V. ESTHETIC JUDGMENT

Esthetic Judgment

“For soule is forme,
and doth the bodie make.”
Herbert Spenser,
‘Hymne in Honour of Beauty’, 1596
 

UNDERSTANDING A PAINTING

Understanding a painting is an intellectual experience; caring about one is emotional. Both dispositions are necessary to fully grasp what a particular work is about.

Knowing and loving a work makes its own demands on one’s thoughts and emotions. Perhaps to fully comprehend a painting, a viewer must have knowledge, but to cherish it, passion is enough.

Too often, viewers attempt to fit a work of art into some preexisting category. They try to define it in terms of art history. They usually throw up an academic barrier between themselves and the art instead of experiencing the work themselves. In truth, to entirely understand a painting, the viewer must call upon his or her intellect. Still, nothing should stand in the way of caring.

ON LOOKING AT PAINTINGS

A viewer must not fail to regard and grasp the inner truth of the work, to feel its spirit. To do this the viewer can allow the intimate yet universal virtues of the subject matter — sunrise over the ocean, woods in twilight, still life with antique vase — act as a starting point for deeper feelings evoked by the general features of the painting — such as composition, color and value.

Paintings must be felt to be understood; their worth is in the reaction of the beholder. In fact, success exists in the minds of those who behold the painter’s work, who feel its spirit.

Appreciating a Painting over Time

The first impression is only preparatory to a more profound response that evolves over time with continued contemplation. The true worth of a great painting becomes clear only with repeated study. In part, this comes from the viewer’s seeking out and sharing the painter’s emotion when he or she created the work.

Figurative Work, the Nude

One of the painter’s chief missions has always been to depict the human form. Few painters have not attempted to measure their talents against the technical difficulties of the nude and its shrouded mystery and emotion.

Nudes are arduous because of the required integration of form, line, mass, color, and luminosity.
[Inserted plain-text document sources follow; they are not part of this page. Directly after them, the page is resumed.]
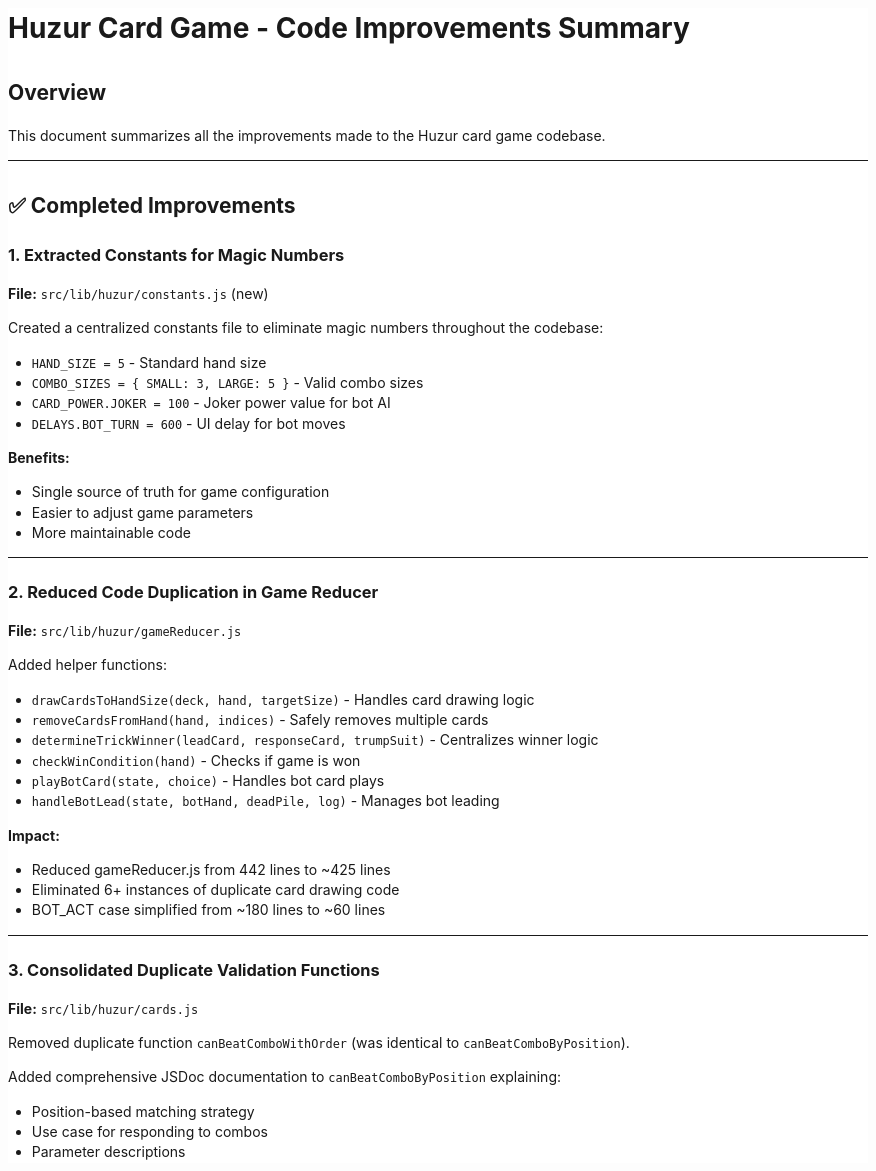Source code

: # Huzur Card Game - Code Improvements Summary

## Overview
This document summarizes all the improvements made to the Huzur card game codebase.

---

## ✅ Completed Improvements

### 1. **Extracted Constants for Magic Numbers**
**File:** `src/lib/huzur/constants.js` (new)

Created a centralized constants file to eliminate magic numbers throughout the codebase:
- `HAND_SIZE = 5` - Standard hand size
- `COMBO_SIZES = { SMALL: 3, LARGE: 5 }` - Valid combo sizes
- `CARD_POWER.JOKER = 100` - Joker power value for bot AI
- `DELAYS.BOT_TURN = 600` - UI delay for bot moves

**Benefits:**
- Single source of truth for game configuration
- Easier to adjust game parameters
- More maintainable code

---

### 2. **Reduced Code Duplication in Game Reducer**
**File:** `src/lib/huzur/gameReducer.js`

Added helper functions:
- `drawCardsToHandSize(deck, hand, targetSize)` - Handles card drawing logic
- `removeCardsFromHand(hand, indices)` - Safely removes multiple cards
- `determineTrickWinner(leadCard, responseCard, trumpSuit)` - Centralizes winner logic
- `checkWinCondition(hand)` - Checks if game is won
- `playBotCard(state, choice)` - Handles bot card plays
- `handleBotLead(state, botHand, deadPile, log)` - Manages bot leading

**Impact:**
- Reduced gameReducer.js from 442 lines to ~425 lines
- Eliminated 6+ instances of duplicate card drawing code
- BOT_ACT case simplified from ~180 lines to ~60 lines

---

### 3. **Consolidated Duplicate Validation Functions**
**File:** `src/lib/huzur/cards.js`

Removed duplicate function `canBeatComboWithOrder` (was identical to `canBeatComboByPosition`).

Added comprehensive JSDoc documentation to `canBeatComboByPosition` explaining:
- Position-based matching strategy
- Use case for responding to combos
- Parameter descriptions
They are emotional and mysterious because the naked form viewed as a whole is a microcosm of life. Even our Gods are in human form. There is nothing more sacred to us.

Albrect Durer believed that the harmony of the classical nude did not depend on a set of rules but on a state of mind. But the nude is at once noble and base. If It is a female, it is, perhaps, a symbol of creation, sacred, or erotic. If it is a male, it symbolizes primal urge, ecstasy, energy, pathos, physical strength.

In composition, the nude becomes central. If it is merely precise, it is frigid. The painting is warm if the remembrance reveals the beloved or shows unrequited desire and suffering. The soul must always guide outward form, however magnificent that form. It is not the literal rendering of a studio model but the reverence for the human figure that makes the nude succeed. The nude is more than a summons for desire, and it is not artificial but alive — an echo of the love of humankind.

Paint with Spirit

The painter must show spirit in his or her work. He or she must be bold, not only in color but in response to the subject at hand. He or she must lose the fear of being wrong and making a mistake — oil paint can always be scraped off, changes painted over.

The painter must not merely paint nice-looking pictures, nor feature the factual likeness of things; he or she should paint the dream, the poetry, the essence of nature, the spirit.

To risk another dictum: a painting is a statement of the painter’s grasp of the worth and loveliness of a subject. It has the power to broaden the lives of its viewers by sharing the aesthetic encounter of the scene and the soul of the painter.